Development and application of an elastic net logistic regression model to investigate the impact of cardiac substructure dose on radiation-induced pericardial effusion in patients with NSCLC

Abstract

Typically, cardiac substructures are neither delineated nor analyzed during radiation treatment planning. Therefore, we developed a novel machine learning model to evaluate the impact of cardiac substructure dose for predicting radiation-induced pericardial effusion (PCE).

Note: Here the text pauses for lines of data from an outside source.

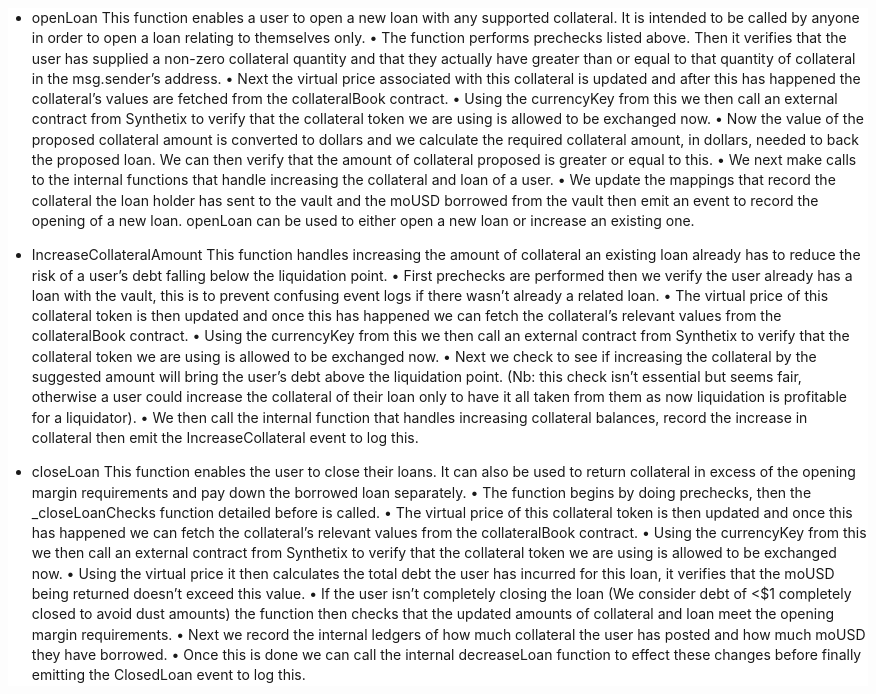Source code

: - openLoan
This function enables a user to open a new loan with any supported collateral. It is intended to be called by anyone in order to open a loan relating to themselves only. 
    • The function performs prechecks listed above. Then it verifies that the user has supplied a non-zero collateral quantity and that they actually have greater than or equal to that quantity of collateral in the msg.sender’s address.
    • Next the virtual price associated with this collateral is updated and after this has happened the collateral’s values are fetched from the collateralBook contract. 
    • Using the currencyKey from this we then call an external contract from Synthetix to verify that the collateral token we are using is allowed to be exchanged now.
    • Now the value of the proposed collateral amount is converted to dollars and we calculate the required collateral amount, in dollars, needed to back the proposed loan. We can then verify that the amount of collateral proposed is greater or equal to this.
    • We next make calls to the internal functions that handle increasing the collateral and loan of a user.
    • We update the mappings that record the collateral the loan holder has sent to the vault and the moUSD borrowed from the vault then emit an event to record the opening of a new loan. 
openLoan can be used to either open a new loan or increase an existing one.
    
- IncreaseCollateralAmount
This function handles increasing the amount of collateral an existing loan already has to reduce the risk of a user’s debt falling below the liquidation point.
    • First prechecks are performed then we verify the user already has a loan with the vault, this is to prevent confusing event logs if there wasn’t already a related loan.
    • The virtual price of this collateral token is then updated and once this has happened we can fetch the collateral’s relevant values from the collateralBook contract.
    • Using the currencyKey from this we then call an external contract from Synthetix to verify that the collateral token we are using is allowed to be exchanged now.
    • Next we check to see if increasing the collateral by the suggested amount will bring the user’s debt above the liquidation point. (Nb: this check isn’t essential but seems fair, otherwise a user could increase the collateral of their loan only to have it all taken from them as now liquidation is profitable for a liquidator). 
    • We then call the internal function that handles increasing collateral balances, record the increase in collateral then emit the IncreaseCollateral event to log this.

- closeLoan
This function enables the user to close their loans. It can also be used to return collateral in excess of the opening margin requirements and pay down the borrowed loan separately. 
    • The function begins by doing prechecks, then the _closeLoanChecks function detailed before is called.
    • The virtual price of this collateral token is then updated and once this has happened we can fetch the collateral’s relevant values from the collateralBook contract.
    • Using the currencyKey from this we then call an external contract from Synthetix to verify that the collateral token we are using is allowed to be exchanged now. 
    • Using the virtual price it then calculates the total debt the user has incurred for this loan, it verifies that the moUSD being returned doesn’t exceed this value.
    • If the user isn’t completely closing the loan (We consider debt of <$1 completely closed to avoid dust amounts) the function then checks that the updated amounts of collateral and loan meet the opening margin requirements. 
    • Next we record the internal ledgers of how much collateral the user has posted and how much moUSD they have borrowed. 
    • Once this is done we can call the internal decreaseLoan function to effect these changes before finally emitting the ClosedLoan event to log this.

One-hundred and forty-one stage III NSCLC patients, who received radiation therapy in a prospective clinical trial, were included in this analysis. The impact of dose-volume histogram (DVH) metrics (mean and max dose, V5Gy[%]–V70Gy[%]) for the whole heart, left and right atrium, and left and right ventricle, on pericardial effusion toxicity (≥grade 2, CTCAE v4.0 grading) were examined. Elastic net logistic regression, using repeat cross-validation (n = 100 iterations, 75%/25% training/test set data split), was conducted with cardiac-based DVH metrics as covariates. The following model types were constructed and analyzed: (i) standard model type, which only included whole-heart DVH metrics; and (ii) a model type trained with both whole-heart and substructure DVH metrics. Model performance was analyzed on the test set using area under the curve (AUC), accuracy, calibration slope and calibration intercept. A final fitted model, based on the optimal model type, was developed from the entire study population for future comparisons.

Grade 2 PCE incidence was 49.6% (n = 70). Models using whole heart and substructure dose had the highest performance (median values: AUC = 0.820; calibration slope/intercept = 1.356/−0.235; accuracy = 0.743) and outperformed the standard whole-heart only model type (median values: AUC = 0.799; calibration slope/intercept = 2.456/−0.729; accuracy = 0.713). The final fitted elastic net model showed high performance in predicting PCE (median values: AUC = 0.879; calibration slope/intercept = 1.352/−0.174; accuracy = 0.801).

We developed and evaluated elastic net regression toxicity models of radiation-induced PCE. We found the model type that included cardiac substructure dose had superior predictive performance. A final toxicity model that included cardiac substructure dose metrics was developed and reported for comparison with external datasets.